§ Directions
Among the entries below, only the lines from the one with "roll_deg: -0.9" through the one with "f_number: 1.6" are to be retyped, exactly and without pictures.

───

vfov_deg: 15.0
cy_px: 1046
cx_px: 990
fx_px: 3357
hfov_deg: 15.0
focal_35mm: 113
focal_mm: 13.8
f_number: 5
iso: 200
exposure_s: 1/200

───

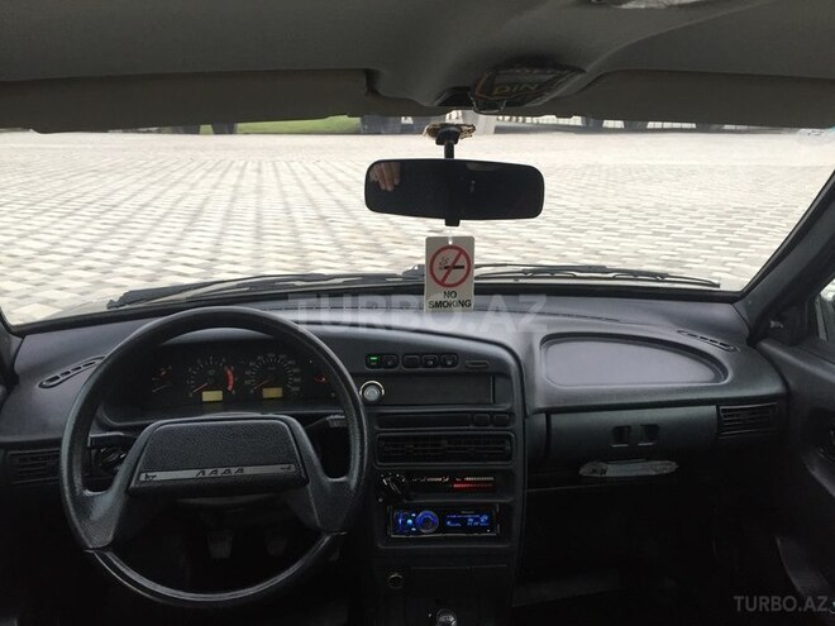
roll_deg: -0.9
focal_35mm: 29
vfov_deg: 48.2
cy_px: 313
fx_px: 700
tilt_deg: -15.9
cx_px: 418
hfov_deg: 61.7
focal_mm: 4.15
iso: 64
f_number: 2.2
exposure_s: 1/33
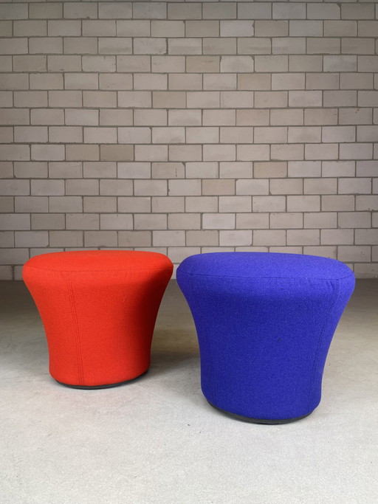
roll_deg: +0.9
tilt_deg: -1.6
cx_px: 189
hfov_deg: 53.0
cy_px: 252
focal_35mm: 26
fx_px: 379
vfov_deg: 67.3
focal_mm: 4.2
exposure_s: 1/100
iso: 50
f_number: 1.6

───

§ Exercise answer
roll_deg: -0.9
focal_35mm: 29
vfov_deg: 48.2
cy_px: 313
fx_px: 700
tilt_deg: -15.9
cx_px: 418
hfov_deg: 61.7
focal_mm: 4.15
iso: 64
f_number: 2.2
exposure_s: 1/33
roll_deg: +0.9
tilt_deg: -1.6
cx_px: 189
hfov_deg: 53.0
cy_px: 252
focal_35mm: 26
fx_px: 379
vfov_deg: 67.3
focal_mm: 4.2
exposure_s: 1/100
iso: 50
f_number: 1.6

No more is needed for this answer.